Agarwal and her team used the U.S. National Science Foundation ACCESS program to get an allocation (CIS240550) on NCSA’s Delta supercomputer for work on the DELIFT framework. Their team is using allocation CIS260246 for their work on LLM language-specific knowledge.
ABOUT DELTA AND DELTAAI
NCSA’s Delta and DeltaAI are part of the national cyberinfrastructure ecosystem through the U.S. National Science FoundationACCESS program. Delta (OAC 2005572) is a powerful computing and data-analysis resource combining next-generation processor architectures and NVIDIA graphics processors with forward-looking user interfaces and file systems. The Delta project partners with the Science Gateways Community Institute to empower broad communities of researchers to easily access Delta and with the University of Illinois Division of Disability Resources & Educational Services and the School of Information Sciences to explore and reduce barriers to access.
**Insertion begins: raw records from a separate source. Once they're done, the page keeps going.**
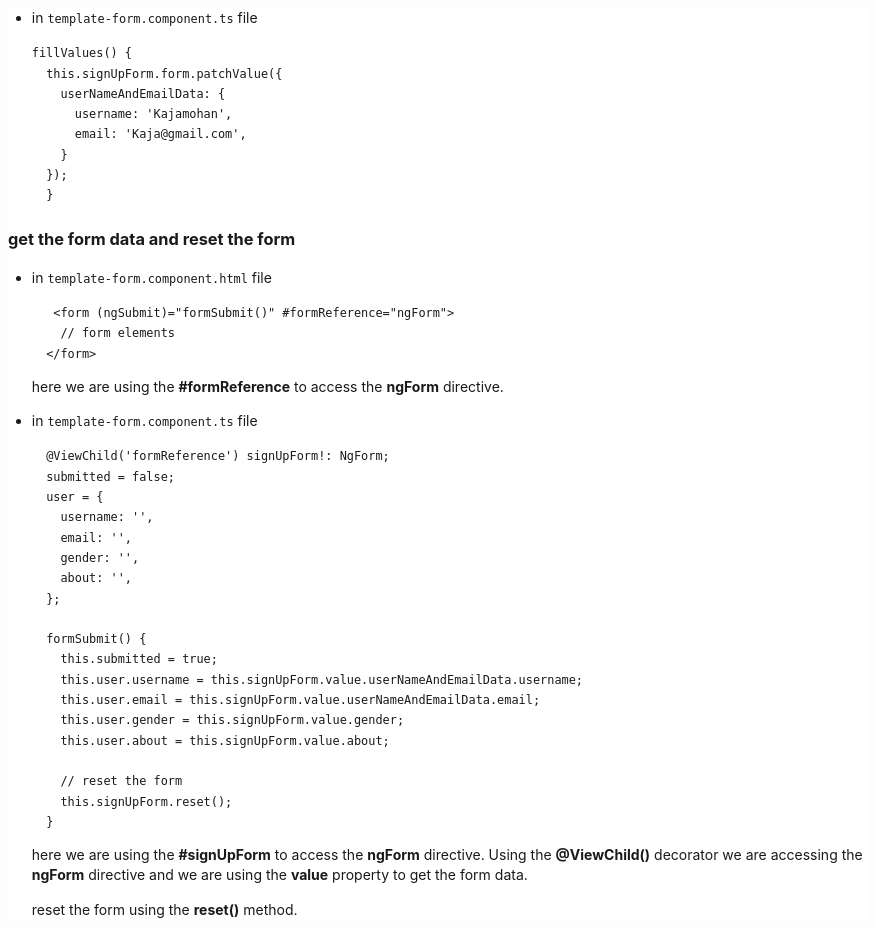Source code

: - in `template-form.component.ts` file

  ```\
  fillValues() {
    this.signUpForm.form.patchValue({
      userNameAndEmailData: {
        username: 'Kajamohan',
        email: 'Kaja@gmail.com',
      }
    });
    }
  ```

### get the form data and reset the form

- in `template-form.component.html` file

  ```\
     <form (ngSubmit)="formSubmit()" #formReference="ngForm">
      // form elements
    </form>
  ```

  here we are using the **#formReference** to access the **ngForm** directive.

- in `template-form.component.ts` file

  ```\
    @ViewChild('formReference') signUpForm!: NgForm;
    submitted = false;
    user = {
      username: '',
      email: '',
      gender: '',
      about: '',
    };

    formSubmit() {
      this.submitted = true;
      this.user.username = this.signUpForm.value.userNameAndEmailData.username;
      this.user.email = this.signUpForm.value.userNameAndEmailData.email;
      this.user.gender = this.signUpForm.value.gender;
      this.user.about = this.signUpForm.value.about;

      // reset the form
      this.signUpForm.reset();
    }

  ```

  here we are using the **#signUpForm** to access the **ngForm** directive.
  Using the **@ViewChild()** decorator we are accessing the **ngForm** directive and we are using the **value** property to get the form data.

  reset the form using the **reset()** method.
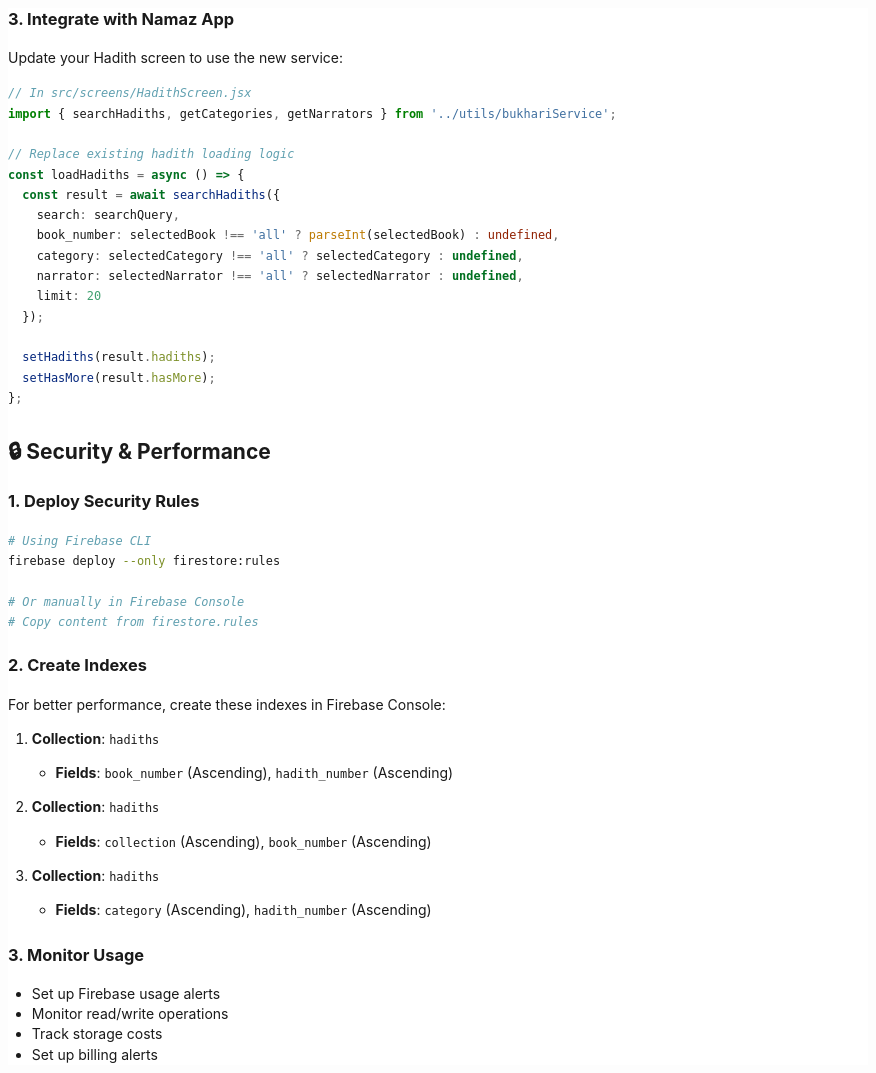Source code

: ### 3. Integrate with Namaz App

Update your Hadith screen to use the new service:

```typescript
// In src/screens/HadithScreen.jsx
import { searchHadiths, getCategories, getNarrators } from '../utils/bukhariService';

// Replace existing hadith loading logic
const loadHadiths = async () => {
  const result = await searchHadiths({
    search: searchQuery,
    book_number: selectedBook !== 'all' ? parseInt(selectedBook) : undefined,
    category: selectedCategory !== 'all' ? selectedCategory : undefined,
    narrator: selectedNarrator !== 'all' ? selectedNarrator : undefined,
    limit: 20
  });
  
  setHadiths(result.hadiths);
  setHasMore(result.hasMore);
};
```

## 🔒 Security & Performance

### 1. Deploy Security Rules

```bash
# Using Firebase CLI
firebase deploy --only firestore:rules

# Or manually in Firebase Console
# Copy content from firestore.rules
```

### 2. Create Indexes

For better performance, create these indexes in Firebase Console:

1. **Collection**: `hadiths`
   - **Fields**: `book_number` (Ascending), `hadith_number` (Ascending)

2. **Collection**: `hadiths`
   - **Fields**: `collection` (Ascending), `book_number` (Ascending)

3. **Collection**: `hadiths`
   - **Fields**: `category` (Ascending), `hadith_number` (Ascending)

### 3. Monitor Usage

- Set up Firebase usage alerts
- Monitor read/write operations
- Track storage costs
- Set up billing alerts
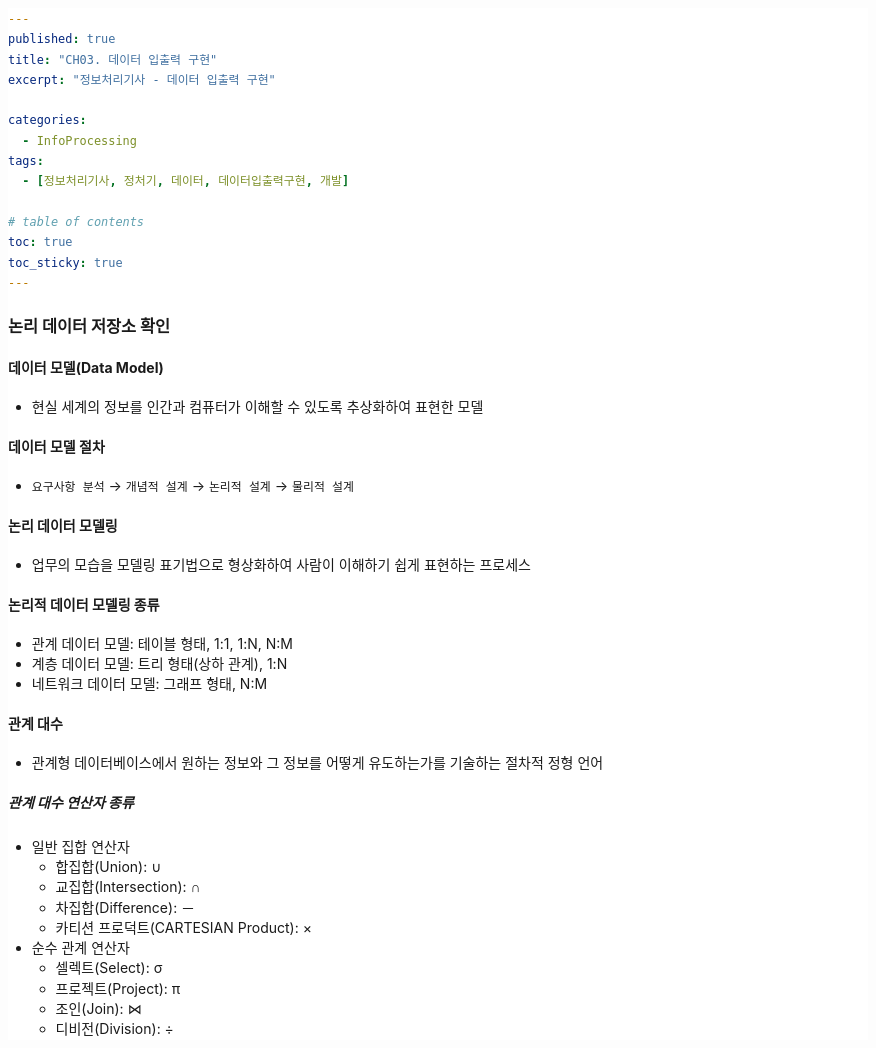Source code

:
 ```yaml
---
published: true
title: "CH03. 데이터 입출력 구현"
excerpt: "정보처리기사 - 데이터 입출력 구현"

categories:
  - InfoProcessing
tags:
  - [정보처리기사, 정처기, 데이터, 데이터입출력구현, 개발]

# table of contents
toc: true
toc_sticky: true
---
```


### 논리 데이터 저장소 확인

#### 데이터 모델(Data Model)

- 현실 세계의 정보를 인간과 컴퓨터가 이해할 수 있도록 추상화하여 표현한 모델

#### 데이터 모델 절차

- `요구사항 분석` → `개념적 설계` → `논리적 설계` → `물리적 설계`

#### 논리 데이터 모델링

- 업무의 모습을 모델링 표기법으로 형상화하여 사람이 이해하기 쉽게 표현하는 프로세스

#### 논리적 데이터 모델링 종류

- 관계 데이터 모델: 테이블 형태, 1:1, 1:N, N:M
- 계층 데이터 모델: 트리 형태(상하 관계), 1:N
- 네트워크 데이터 모델: 그래프 형태, N:M

#### 관계 대수

- 관계형 데이터베이스에서 원하는 정보와 그 정보를 어떻게 유도하는가를 기술하는 절차적 정형 언어

##### 관계 대수 연산자 종류

- 일반 집합 연산자
    - 합집합(Union): ∪
    - 교집합(Intersection): ∩
    - 차집합(Difference): －
    - 카티션 프로덕트(CARTESIAN Product): ×
- 순수 관계 연산자
    - 셀렉트(Select): σ
    - 프로젝트(Project): π
    - 조인(Join): ⋈
    - 디비전(Division): ÷
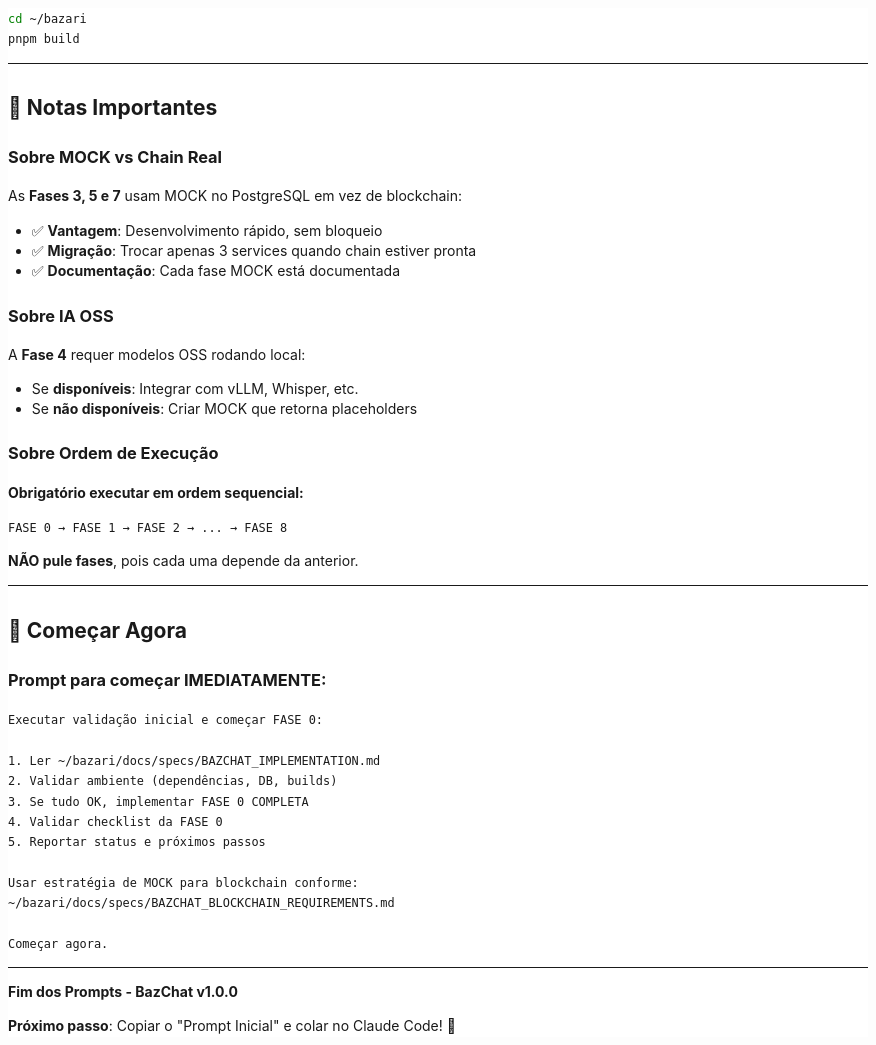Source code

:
 ```bash
cd ~/bazari
pnpm build
```

---

## 📝 Notas Importantes

### Sobre MOCK vs Chain Real

As **Fases 3, 5 e 7** usam MOCK no PostgreSQL em vez de blockchain:

- ✅ **Vantagem**: Desenvolvimento rápido, sem bloqueio
- ✅ **Migração**: Trocar apenas 3 services quando chain estiver pronta
- ✅ **Documentação**: Cada fase MOCK está documentada

### Sobre IA OSS

A **Fase 4** requer modelos OSS rodando local:

- Se **disponíveis**: Integrar com vLLM, Whisper, etc.
- Se **não disponíveis**: Criar MOCK que retorna placeholders

### Sobre Ordem de Execução

**Obrigatório executar em ordem sequencial:**

```
FASE 0 → FASE 1 → FASE 2 → ... → FASE 8
```

**NÃO pule fases**, pois cada uma depende da anterior.

---

## 🚀 Começar Agora

### Prompt para começar IMEDIATAMENTE:

```
Executar validação inicial e começar FASE 0:

1. Ler ~/bazari/docs/specs/BAZCHAT_IMPLEMENTATION.md
2. Validar ambiente (dependências, DB, builds)
3. Se tudo OK, implementar FASE 0 COMPLETA
4. Validar checklist da FASE 0
5. Reportar status e próximos passos

Usar estratégia de MOCK para blockchain conforme:
~/bazari/docs/specs/BAZCHAT_BLOCKCHAIN_REQUIREMENTS.md

Começar agora.
```

---

**Fim dos Prompts - BazChat v1.0.0**

**Próximo passo**: Copiar o "Prompt Inicial" e colar no Claude Code! 🚀
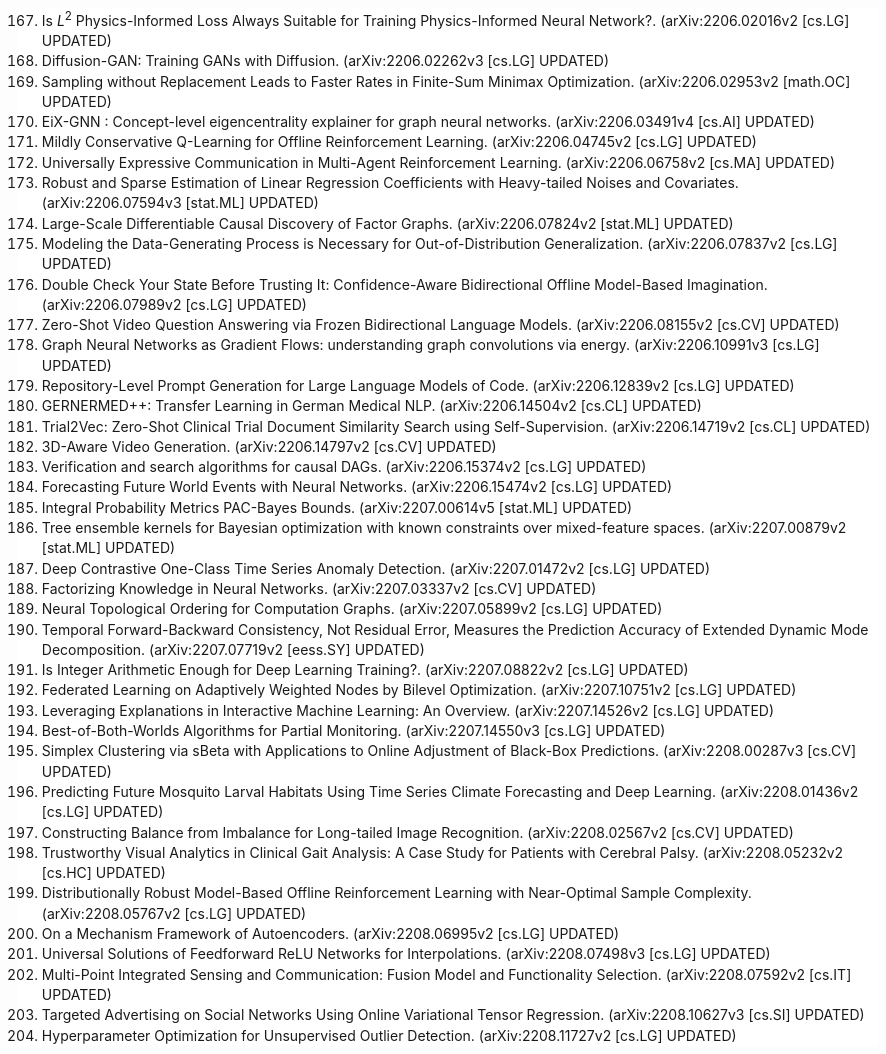 167. Is $L^2$ Physics-Informed Loss Always Suitable for Training Physics-Informed Neural Network?. (arXiv:2206.02016v2 [cs.LG] UPDATED)
168. Diffusion-GAN: Training GANs with Diffusion. (arXiv:2206.02262v3 [cs.LG] UPDATED)
169. Sampling without Replacement Leads to Faster Rates in Finite-Sum Minimax Optimization. (arXiv:2206.02953v2 [math.OC] UPDATED)
170. EiX-GNN : Concept-level eigencentrality explainer for graph neural networks. (arXiv:2206.03491v4 [cs.AI] UPDATED)
171. Mildly Conservative Q-Learning for Offline Reinforcement Learning. (arXiv:2206.04745v2 [cs.LG] UPDATED)
172. Universally Expressive Communication in Multi-Agent Reinforcement Learning. (arXiv:2206.06758v2 [cs.MA] UPDATED)
173. Robust and Sparse Estimation of Linear Regression Coefficients with Heavy-tailed Noises and Covariates. (arXiv:2206.07594v3 [stat.ML] UPDATED)
174. Large-Scale Differentiable Causal Discovery of Factor Graphs. (arXiv:2206.07824v2 [stat.ML] UPDATED)
175. Modeling the Data-Generating Process is Necessary for Out-of-Distribution Generalization. (arXiv:2206.07837v2 [cs.LG] UPDATED)
176. Double Check Your State Before Trusting It: Confidence-Aware Bidirectional Offline Model-Based Imagination. (arXiv:2206.07989v2 [cs.LG] UPDATED)
177. Zero-Shot Video Question Answering via Frozen Bidirectional Language Models. (arXiv:2206.08155v2 [cs.CV] UPDATED)
178. Graph Neural Networks as Gradient Flows: understanding graph convolutions via energy. (arXiv:2206.10991v3 [cs.LG] UPDATED)
179. Repository-Level Prompt Generation for Large Language Models of Code. (arXiv:2206.12839v2 [cs.LG] UPDATED)
180. GERNERMED++: Transfer Learning in German Medical NLP. (arXiv:2206.14504v2 [cs.CL] UPDATED)
181. Trial2Vec: Zero-Shot Clinical Trial Document Similarity Search using Self-Supervision. (arXiv:2206.14719v2 [cs.CL] UPDATED)
182. 3D-Aware Video Generation. (arXiv:2206.14797v2 [cs.CV] UPDATED)
183. Verification and search algorithms for causal DAGs. (arXiv:2206.15374v2 [cs.LG] UPDATED)
184. Forecasting Future World Events with Neural Networks. (arXiv:2206.15474v2 [cs.LG] UPDATED)
185. Integral Probability Metrics PAC-Bayes Bounds. (arXiv:2207.00614v5 [stat.ML] UPDATED)
186. Tree ensemble kernels for Bayesian optimization with known constraints over mixed-feature spaces. (arXiv:2207.00879v2 [stat.ML] UPDATED)
187. Deep Contrastive One-Class Time Series Anomaly Detection. (arXiv:2207.01472v2 [cs.LG] UPDATED)
188. Factorizing Knowledge in Neural Networks. (arXiv:2207.03337v2 [cs.CV] UPDATED)
189. Neural Topological Ordering for Computation Graphs. (arXiv:2207.05899v2 [cs.LG] UPDATED)
190. Temporal Forward-Backward Consistency, Not Residual Error, Measures the Prediction Accuracy of Extended Dynamic Mode Decomposition. (arXiv:2207.07719v2 [eess.SY] UPDATED)
191. Is Integer Arithmetic Enough for Deep Learning Training?. (arXiv:2207.08822v2 [cs.LG] UPDATED)
192. Federated Learning on Adaptively Weighted Nodes by Bilevel Optimization. (arXiv:2207.10751v2 [cs.LG] UPDATED)
193. Leveraging Explanations in Interactive Machine Learning: An Overview. (arXiv:2207.14526v2 [cs.LG] UPDATED)
194. Best-of-Both-Worlds Algorithms for Partial Monitoring. (arXiv:2207.14550v3 [cs.LG] UPDATED)
195. Simplex Clustering via sBeta with Applications to Online Adjustment of Black-Box Predictions. (arXiv:2208.00287v3 [cs.CV] UPDATED)
196. Predicting Future Mosquito Larval Habitats Using Time Series Climate Forecasting and Deep Learning. (arXiv:2208.01436v2 [cs.LG] UPDATED)
197. Constructing Balance from Imbalance for Long-tailed Image Recognition. (arXiv:2208.02567v2 [cs.CV] UPDATED)
198. Trustworthy Visual Analytics in Clinical Gait Analysis: A Case Study for Patients with Cerebral Palsy. (arXiv:2208.05232v2 [cs.HC] UPDATED)
199. Distributionally Robust Model-Based Offline Reinforcement Learning with Near-Optimal Sample Complexity. (arXiv:2208.05767v2 [cs.LG] UPDATED)
200. On a Mechanism Framework of Autoencoders. (arXiv:2208.06995v2 [cs.LG] UPDATED)
201. Universal Solutions of Feedforward ReLU Networks for Interpolations. (arXiv:2208.07498v3 [cs.LG] UPDATED)
202. Multi-Point Integrated Sensing and Communication: Fusion Model and Functionality Selection. (arXiv:2208.07592v2 [cs.IT] UPDATED)
203. Targeted Advertising on Social Networks Using Online Variational Tensor Regression. (arXiv:2208.10627v3 [cs.SI] UPDATED)
204. Hyperparameter Optimization for Unsupervised Outlier Detection. (arXiv:2208.11727v2 [cs.LG] UPDATED)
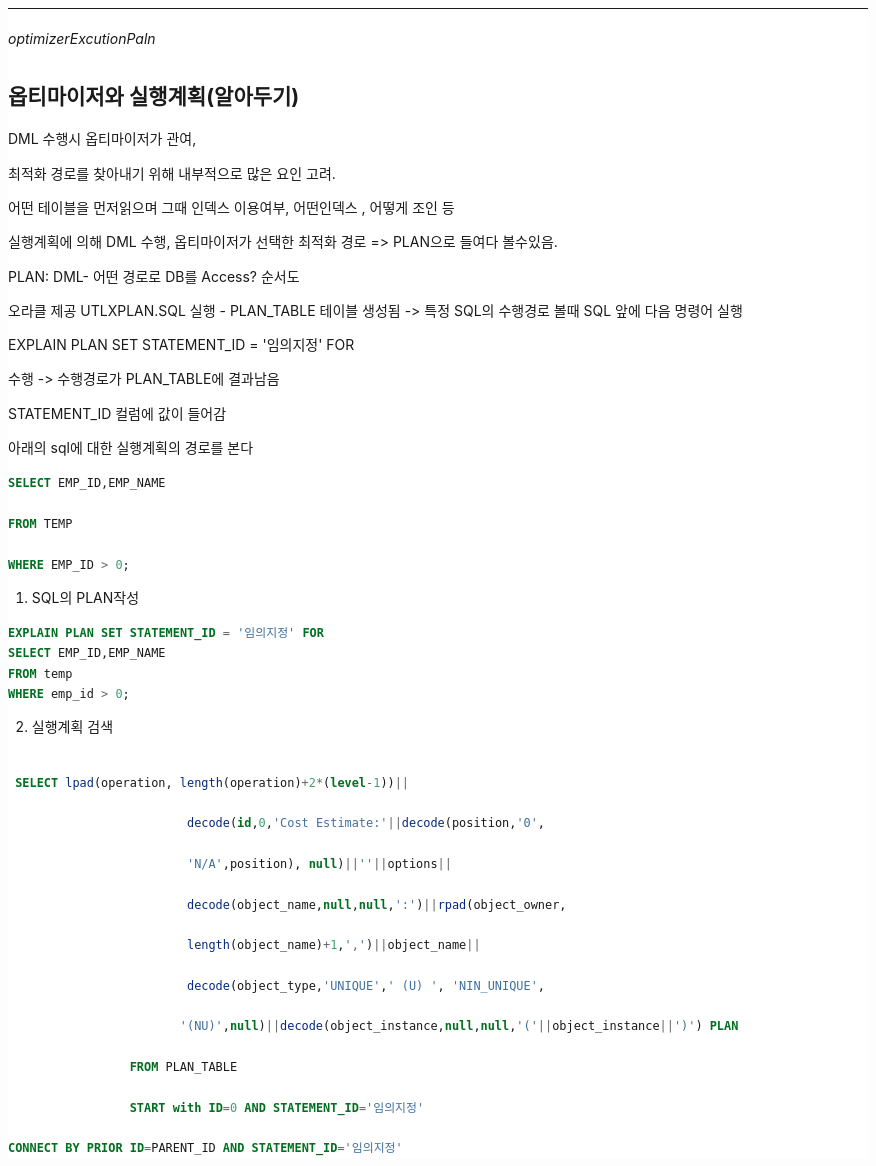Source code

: 

---


###### optimizerExcutionPaln

옵티마이저와 실행계획(알아두기)
-

DML 수행시 옵티마이저가 관여,

최적화 경로를 찾아내기 위해 내부적으로 많은 요인 고려.

어떤 테이블을 먼저읽으며 그때 인덱스 이용여부, 어떤인덱스 , 어떻게 조인 등

실행계획에 의해 DML 수행, 옵티마이저가 선택한 최적화 경로 => PLAN으로 들여다 볼수있음.

PLAN: DML- 어떤 경로로 DB를 Access? 순서도

오라클 제공 UTLXPLAN.SQL 실행 - PLAN_TABLE 테이블 생성됨 -> 특정 SQL의 수행경로 볼때 SQL 앞에 다음 명령어 실행

EXPLAIN PLAN SET STATEMENT_ID = '임의지정' FOR

수행 -> 수행경로가 PLAN_TABLE에 결과남음

STATEMENT_ID 컬럼에 값이 들어감

아래의 sql에 대한 실행계획의 경로를 본다

```sql
SELECT EMP_ID,EMP_NAME

FROM TEMP

WHERE EMP_ID > 0;
```

1. SQL의 PLAN작성

```sql
EXPLAIN PLAN SET STATEMENT_ID = '임의지정' FOR
SELECT EMP_ID,EMP_NAME
FROM temp
WHERE emp_id > 0;

```
2. 실행계획 검색

```sql

 SELECT lpad(operation, length(operation)+2*(level-1))||

                         decode(id,0,'Cost Estimate:'||decode(position,'0',

                         'N/A',position), null)||''||options||

                         decode(object_name,null,null,':')||rpad(object_owner,

                         length(object_name)+1,',')||object_name||

                         decode(object_type,'UNIQUE',' (U) ', 'NIN_UNIQUE',

                        '(NU)',null)||decode(object_instance,null,null,'('||object_instance||')') PLAN

                 FROM PLAN_TABLE

                 START with ID=0 AND STATEMENT_ID='임의지정'

CONNECT BY PRIOR ID=PARENT_ID AND STATEMENT_ID='임의지정'

```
DeltaAI (OAC 2320345) maximizes the output of artificial intelligence and machine learning (AI/ML) research. Tripling NCSA’s AI-focused computing capacity and greatly expanding the capacity available within ACCESS, DeltaAI enables researchers to address the world’s most challenging problems by accelerating complex AI/ML and high-performance computing applications running terabytes of data. Additional funding for DeltaAI comes from the State of Illinois.